As any reader of the TES letters page knows, nothing is more controversial than the age at which children start school. All the research evidence shows that a bad experience in reception class can put a child off education for life.
So it is not surprising that local education authorities have been going about the business of increasing the number of young four-year-olds in school by stealth. A decade ago, 47 per cent of authorities had a single September entry date. Now the figure is 58 per cent and growing rapidly.
The vast majority have only two entry points: September and January. The result of these changes is that more children are starting school when they are only just four.
Teachers are in a bind. Research suggests that young fours who are in well-staffed nurseries get a better start than those who are thrust into a reception class of 30. Boys, whose progress worries schools and ministers, seem to struggle most.

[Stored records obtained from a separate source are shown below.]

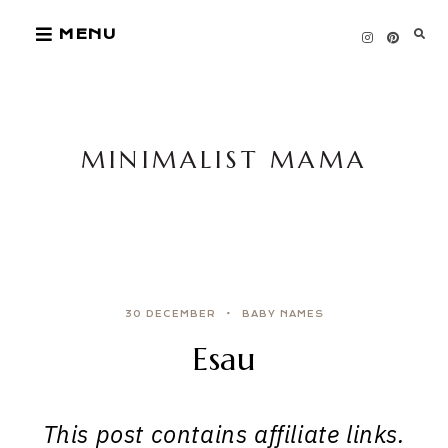
Skip
MENU
to
content
MINIMALIST MAMA
30 DECEMBER
BABY NAMES
Esau
This post contains affiliate links.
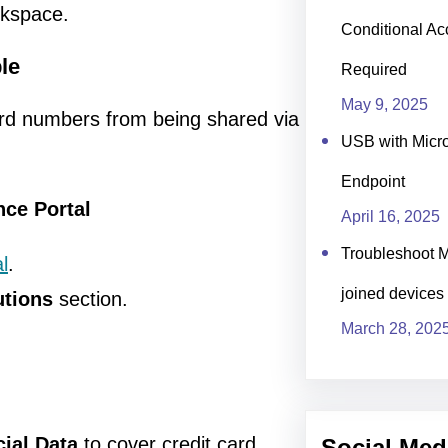
rkspace.
Conditional Ac
le
Required
May 9, 2025
card numbers from being shared via
USB with Micro
Endpoint
nce Portal
April 16, 2025
Troubleshoot M
l
.
joined devices
utions
section.
March 28, 202
cial Data
to cover credit card
Social Med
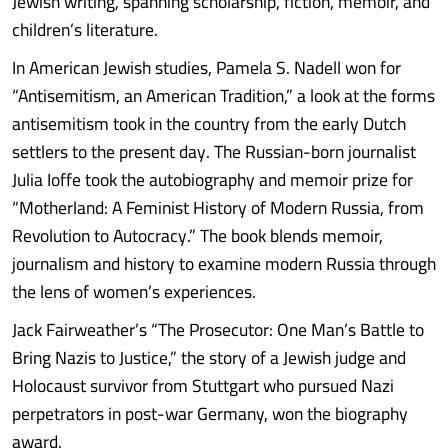
Jewish writing, spanning scholarship, fiction, memoir, and
children’s literature.
In American Jewish studies, Pamela S. Nadell won for
“Antisemitism, an American Tradition,” a look at the forms
antisemitism took in the country from the early Dutch
settlers to the present day. The Russian-born journalist
Julia Ioffe took the autobiography and memoir prize for
“Motherland: A Feminist History of Modern Russia, from
Revolution to Autocracy.” The book blends memoir,
journalism and history to examine modern Russia through
the lens of women’s experiences.
Jack Fairweather’s “The Prosecutor: One Man’s Battle to
Bring Nazis to Justice,” the story of a Jewish judge and
Holocaust survivor from Stuttgart who pursued Nazi
perpetrators in post-war Germany, won the biography
award.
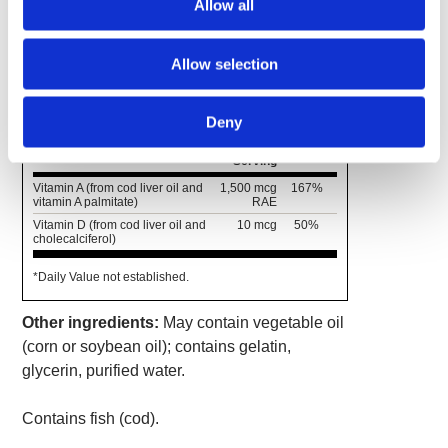
Allow all
without the unpleasant "fishy" flavor.
Allow selection
Supplement Facts
Serving Size 1 Softgel
Deny
Amount
% Daily
Per
Value
Serving
Vitamin A (from cod liver oil and
1,500 mcg
167%
vitamin A palmitate)
RAE
Vitamin D (from cod liver oil and
10 mcg
50%
cholecalciferol)
*Daily Value not established.
Other ingredients:
May contain vegetable oil
(corn or soybean oil); contains gelatin,
glycerin, purified water.
Contains fish (cod).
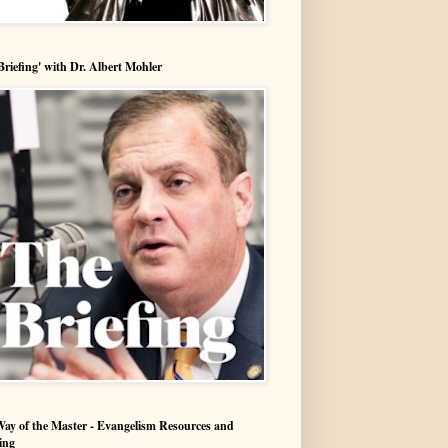
Briefing' with Dr. Albert Mohler
ay of the Master - Evangelism Resources and
ing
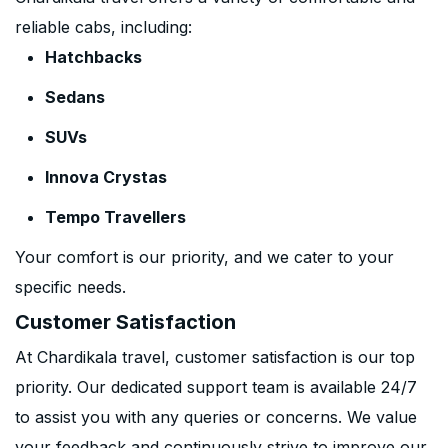
reliable cabs, including:
Hatchbacks
Sedans
SUVs
Innova Crystas
Tempo Travellers
Your comfort is our priority, and we cater to your
specific needs.
Customer Satisfaction
At Chardikala travel, customer satisfaction is our top
priority. Our dedicated support team is available 24/7
to assist you with any queries or concerns. We value
your feedback and continuously strive to improve our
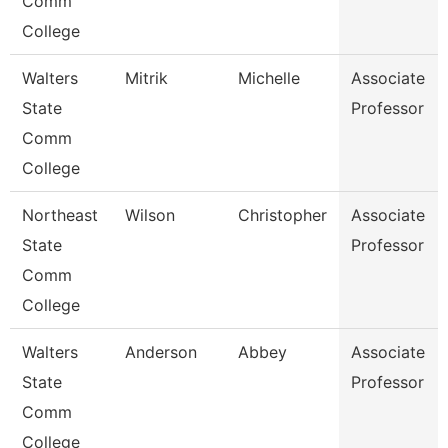
Comm
College
Walters
Mitrik
Michelle
Associate
State
Professor
Comm
College
Northeast
Wilson
Christopher
Associate
State
Professor
Comm
College
Walters
Anderson
Abbey
Associate
State
Professor
Comm
College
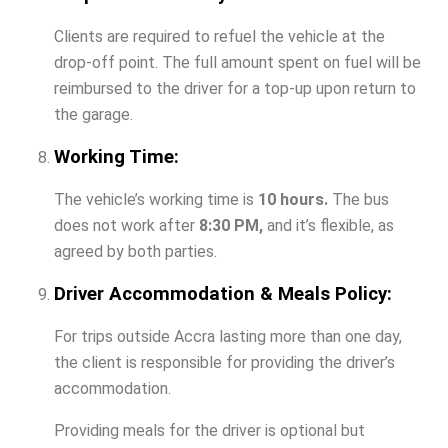
Clients are required to refuel the vehicle at the
drop-off point. The full amount spent on fuel will be
reimbursed to the driver for a top-up upon return to
the garage.
Working Time:
The vehicle’s working time is
10 hours.
The bus
does not work after
8:30 PM,
and it’s flexible, as
agreed by both parties.
Driver Accommodation & Meals Policy:
For trips outside Accra lasting more than one day,
the client is responsible for providing the driver’s
accommodation.
Providing meals for the driver is optional but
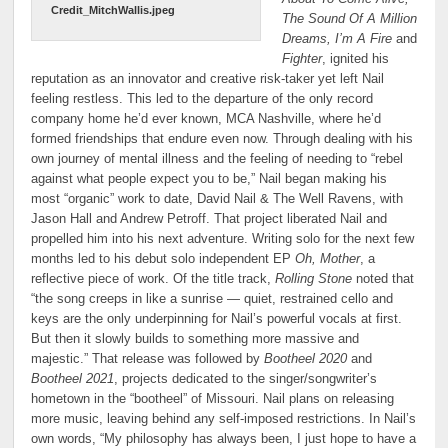
Credit_MitchWallis.jpeg
The Sound Of A Million
Dreams, I’m A Fire
and
Fighter
, ignited his
reputation as an innovator and creative risk-taker yet left Nail
feeling restless. This led to the departure of the only record
company home he’d ever known, MCA Nashville, where he’d
formed friendships that endure even now. Through dealing with his
own journey of mental illness and the feeling of needing to “rebel
against what people expect you to be,” Nail began making his
most “organic” work to date, David Nail & The Well Ravens, with
Jason Hall and Andrew Petroff. That project liberated Nail and
propelled him into his next adventure. Writing solo for the next few
months led to his debut solo independent EP
Oh, Mother
, a
reflective piece of work. Of the title track,
Rolling Stone
noted that
“the song creeps in like a sunrise — quiet, restrained cello and
keys are the only underpinning for Nail’s powerful vocals at first.
But then it slowly builds to something more massive and
majestic.” That release was followed by
Bootheel 2020
and
Bootheel 2021
, projects dedicated to the singer/songwriter’s
hometown in the “bootheel” of Missouri. Nail plans on releasing
more music, leaving behind any self-imposed restrictions. In Nail’s
own words, “My philosophy has always been, I just hope to have a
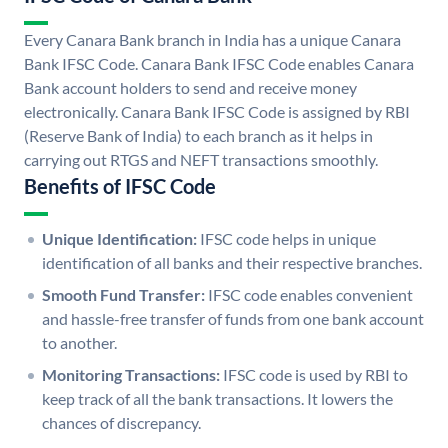
Every Canara Bank branch in India has a unique Canara
Bank IFSC Code. Canara Bank IFSC Code enables Canara
Bank account holders to send and receive money
electronically. Canara Bank IFSC Code is assigned by RBI
(Reserve Bank of India) to each branch as it helps in
carrying out RTGS and NEFT transactions smoothly.
Benefits of IFSC Code
Unique Identification:
IFSC code helps in unique
identification of all banks and their respective branches.
Smooth Fund Transfer:
IFSC code enables convenient
and hassle-free transfer of funds from one bank account
to another.
Monitoring Transactions:
IFSC code is used by RBI to
keep track of all the bank transactions. It lowers the
chances of discrepancy.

A TES poll last autumn showed that nearly four out of 10 teachers think children should start school at six or even older. Yet most of those we talked to this week see no alternative to the shift towards a single starting date. Sue Goldring, a reception teacher in Suffolk, said children who start in April "have only one term and find themselves in a bigger class than those already there". The real crunch comes when pupils move into Year 1, where they are expected to cope with formal learning in a big class and a headlong rush towards testing at seven.
Children in this country already start the serious business of spelling and multiplication before many of their counterparts elsewhere. In Denmark and Norway, formal school is delayed until seven, yet pupils there have overtaken their British peers by the time they are 15. The early start to school revealed by the TES survey makes it all the more important to think again about what we teach the youngest pupils and when and how we test them.